Posted tagged ‘Coloring book’

“I lied on my Weight Watchers list. I put down that I had 3 eggs… but they were Cadbury chocolate eggs. “

March 27, 2015

Home again, home again jiggety-jig! My connection problems are a thing of the past. Happy, happy!

The weather is getting colder. I was lulled into a false sense of spring when we actually reached 50˚ on Wednesday, but Mother Nature is now cackling and rubbing her hands in glee at having duped me. They, as in weathermen, are saying possible snow showers on Saturday so spring is still in the wings.

It is raining again today, and the dampness chills the bones. Francisca and I, however, are intrepid souls, and are going out when I finish here to a few shops and to the Zion Union Heritage Museum.

I give my two friends an Easter basket and have already bought trinkets for them and am hoping for a couple of more when I shop today. Some are useful while others are just whimsical. The candy I’ll buy next week. I think I’d be too tempted to eat it if it were already around the house. We, as kids, always had inexpensive chocolate. We didn’t care. Candy was candy. Now, I buy it all at the candy store.

Our Easter baskets were the best. There was candy: a chocolate rabbit which was a tradition and a necessity, jelly beans which always tasted the same no matter the color, big, hard colored beans with white in the middle and the filler candy like a little rabbit or a chocolate egg. Small toys were also in the basket. I remember yo-yos, paddle balls, a box of crayons, an Easter coloring book, a stuffed animal, usually a small rabbit, and even a pail and shovel. The grass which covered the bottom was always plastic and the rabbit with missing eaten ears used to stick to the grass. The adult me thinks it sort of gross, but the kid me didn’t care and just pulled the grass off rabbit.

Easter will come as it must, but it will not be in spring unless all of the vestiges of winter disappear.

“My childhood smells like a box of Crayola crayons.”

October 19, 2010

‘Tis a dreary day, cloudy and still. Last night was cold and some of it has lingered into the morning. Gracie’s coat feels chilly when she comes inside the house. Weekdays are quiet in my neighborhood.

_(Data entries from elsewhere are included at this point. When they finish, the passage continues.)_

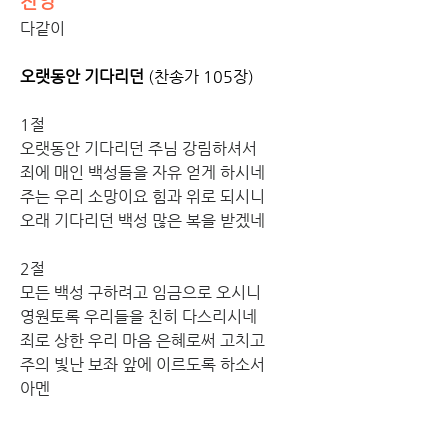
찬양
다같이
오랫동안 기다리던
 (찬송가 105장)
1절 
오랫동안 기다리던 주님 강림하셔서 
죄에 매인 백성들을 자유 얻게 하시네 
주는 우리 소망이요 힘과 위로 되시니 
오래 기다리던 백성 많은 복을 받겠네
2절
모든 백성 구하려고 임금으로 오시니 
영원토록 우리들을 친히 다스리시네 
죄로 상한 우리 마음 은혜로써 고치고 
주의 빛난 보좌 앞에 이르도록 하소서 
아멘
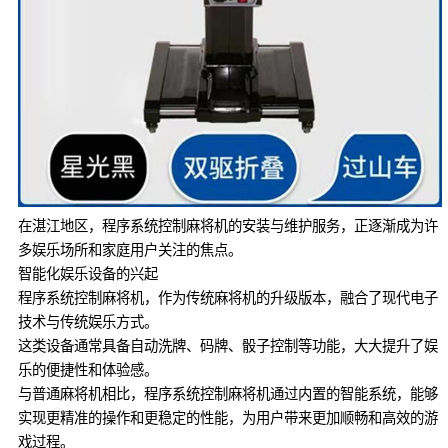
在湛江地区，程序系统控制麻将机的安装与维护服务，正逐渐成为许
多娱乐场所和家庭用户关注的焦点。
智能化娱乐设备的兴起
程序系统控制麻将机，作为传统麻将机的升级版本，融合了现代电子
技术与传统娱乐方式。
这类设备通常具备自动洗牌、码牌、骰子控制等功能，大大提升了娱
乐的便捷性和体验感。
与普通麻将机相比，程序系统控制麻将机通过内置的智能系统，能够
实现更精准的操作和更稳定的性能，为用户带来更加顺畅和高效的游
戏过程。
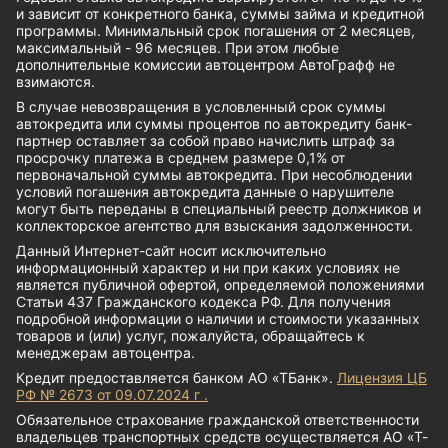
и зависит от конкретного банка, суммы займа и кредитной
программы. Минимальный срок погашения от 2 месяцев,
максимальный - 96 месяцев. При этом любые
дополнительные комиссии автоцентром АвтоГрафф не
взимаются.
В случае невозвращения в условленный срок суммы
автокредита или суммы процентов по автокредиту банк-
партнер оставляет за собой право начислить штраф за
просрочку платежа в среднем размере 0,1% от
первоначальной суммы автокредита. При несоблюдении
условий погашения автокредита данные о нарушителе
могут быть переданы в специальный реестр должников и
коллекторское агентство для взыскания задолженности.
Данный Интернет-сайт носит исключительно
информационный характер и ни при каких условиях не
является публичной офертой, определяемой положениями
Статьи 437 Гражданского кодекса РФ. Для получения
подробной информации о наличии и стоимости указанных
товаров и (или) услуг, пожалуйста, обращайтесь к
менеджерам автоцентра.
Кредит предоставляется банком АО «ТБанк».
Лицензия ЦБ
РФ № 2673 от 09.07.2024 г .
Обязательное страхование гражданской ответственности
владельцев транспортных средств осуществляется АО «Т-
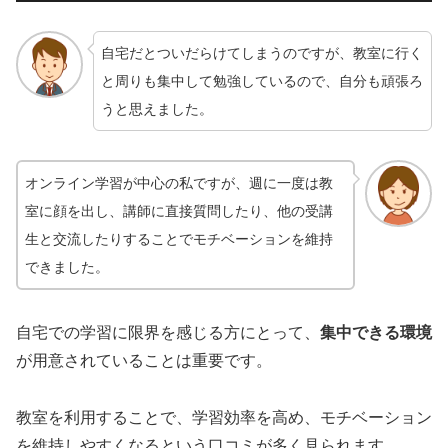
自宅だとついだらけてしまうのですが、教室に行く
と周りも集中して勉強しているので、自分も頑張ろ
うと思えました。
オンライン学習が中心の私ですが、週に一度は教
室に顔を出し、講師に直接質問したり、他の受講
生と交流したりすることでモチベーションを維持
できました。
自宅での学習に限界を感じる方にとって、
集中できる環境
が用意されていることは重要です。
教室を利用することで、学習効率を高め、モチベーション
を維持しやすくなるという口コミが多く見られます。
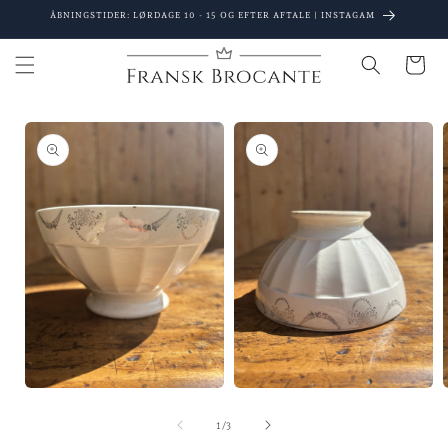
Gå til
ÅBNINGSTIDER: LØRDAGE 10 - 15 OG EFTER AFTALE | INSTAGAM
indhold
Indkøbsku
 til
oduktoplysninger
Åbn
Åbn
mediet
mediet
1
2
af
1
/
3
i
i
i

My crayons were kept in a cigar box. The inside top and sides of the box were a panoply of colors. My crayons ranged from full size to barely big enough to hold. I never threw crayons away. I just couldn’t. I’d tear off the paper as they got smaller and smaller and then choose by hue rather than name. Every Christmas we’d find a familiar green and yellow box in our stockings. Nothing but Crayola Crayons would do. Any others were mere imitators. I liked it when the box came with a sharpener. Crayons with points made it easier to stay in the lines. I always thought white was a wasted color. I couldn’t see it on the coloring book page, and I had to run my finger over the spot to feel the crayon marks. The Christmas coloring books always had lots of pages of Santa with his white beard and his red suit trimmed in white, and I’d use my white crayon for the sake of my art.

By the time my Christmas crayons had become mere stubs, I’d get a new box in my Easter basket. Easter coloring books were my favorites. The eggs could be one or even multi-colored. The Easter Rabbit always wore a short jacket and most times I’d color it blue. I think the reason was the Peter Rabbit influence.

The biggest box of Crayola crayons was 64 when I was a kid. It had neat colors like forest green and, one of my personal favorites, raw umber, which no longer exists in a crayon box. Legions of kids will no longer know the color of umber.

I have some sets of crayons. One is a commemorative set of all the colors, including those retired over time. Raw umber is there along with lemon yellow and maize. That box is a keepsake, a piece of my childhood.

For Halloween this year, I am giving out boxes of crayons. I never give out candy; kids get enough of it everywhere else. The box is a small one with just five crayons, but five colors are enough to fill in just about any page in a coloring book.